I'd wager some people genuinely don't have the joint rom to hit "depth" but they're a minority. Squat shoes would eliminate the need for a plate under the heels and provide a much more stable base.

The only person I've ever encountered who they didn't "fix" was a dancer who neglected her calf stretching for years! She spent so much time on her toes that it shortened to the point that she had to have surgery to lengthen it.
 
I doubt even squat shoes would help me :(

My squat depth has been questioned before due to standing position/camera if showing but when I've had people watch they ALL without exception say it goes plenty below parallel and there's virtually no lower I can go save for paused sets and allowing me to sink a bit.

I am that minority.

While your here Reiyushin, just wondering as a general "rule of thumb" if I wanted hit a 250 squat (failed it 4x now) how many reps would I be looking at from a 220? I currently manage 3-4 depending on session?
 
My best before my 250 squat was 3x4x220 but that was coming at it with an inhuman amount of fatigue (the full 13 week smolov cycle)
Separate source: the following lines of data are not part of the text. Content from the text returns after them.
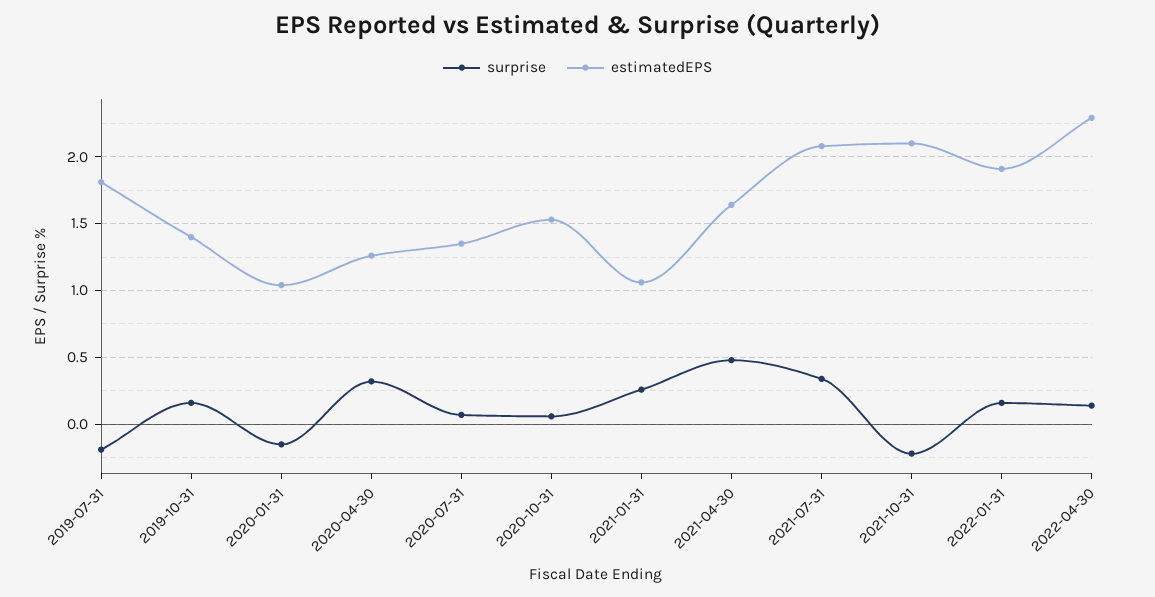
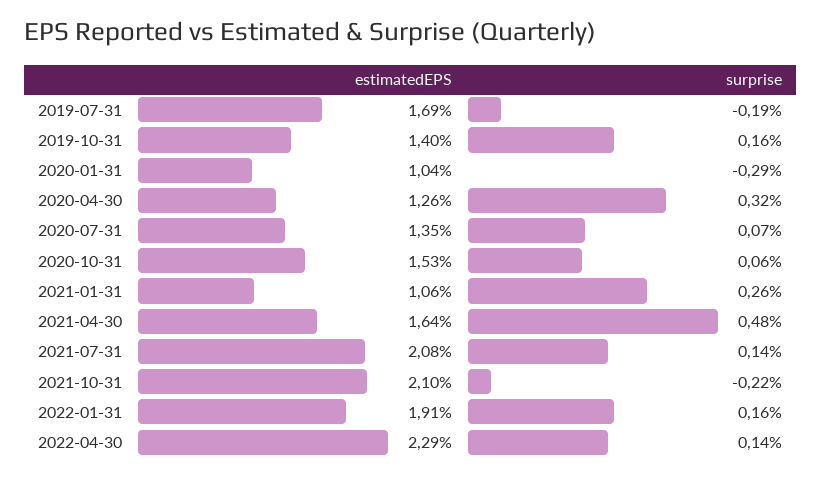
  {
    "surprise": {
      "2019-07-31": -0.19,
      "2019-10-31": 0.16,
-     "2020-01-31": -0.15,
+     "2020-01-31": -0.29,
      "2020-04-30": 0.32,
      "2020-07-31": 0.07,
      "2020-10-31": 0.06,
      "2021-01-31": 0.26,
      "2021-04-30": 0.48,
-     "2021-07-31": 0.35,
+     "2021-07-31": 0.14,
      "2021-10-31": -0.22,
      "2022-01-31": 0.16,
      "2022-04-30": 0.14
    },
    "estimatedEPS": {
-     "2019-07-31": 1.8,
+     "2019-07-31": 1.69,
      "2019-10-31": 1.4,
      "2020-01-31": 1.04,
      "2020-04-30": 1.26,
      "2020-07-31": 1.35,
      "2020-10-31": 1.53,
      "2021-01-31": 1.06,
      "2021-04-30": 1.64,
      "2021-07-31": 2.08,
      "2021-10-31": 2.1,
      "2022-01-31": 1.91,
      "2022-04-30": 2.29
    }
  }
If you're not squatting 3-4x per week then I'd estimate you'll need a 230x4 before you'll be on track for a 250 but everyone is different.
 
Looking good DarkShadow!



Actually got this wrong, didn't add in the bar for my squat, so:

Captainrave ----------------- 90 / 130 / 145 -------------- [80] --------- 365

Fingers crossed for similar gains in 4 weeks :D

New totals:

Captainrave ----------------- 100 / 135 / 145 -------------- [77] --------- 380

Have managed to shed some body fat too with my new diet.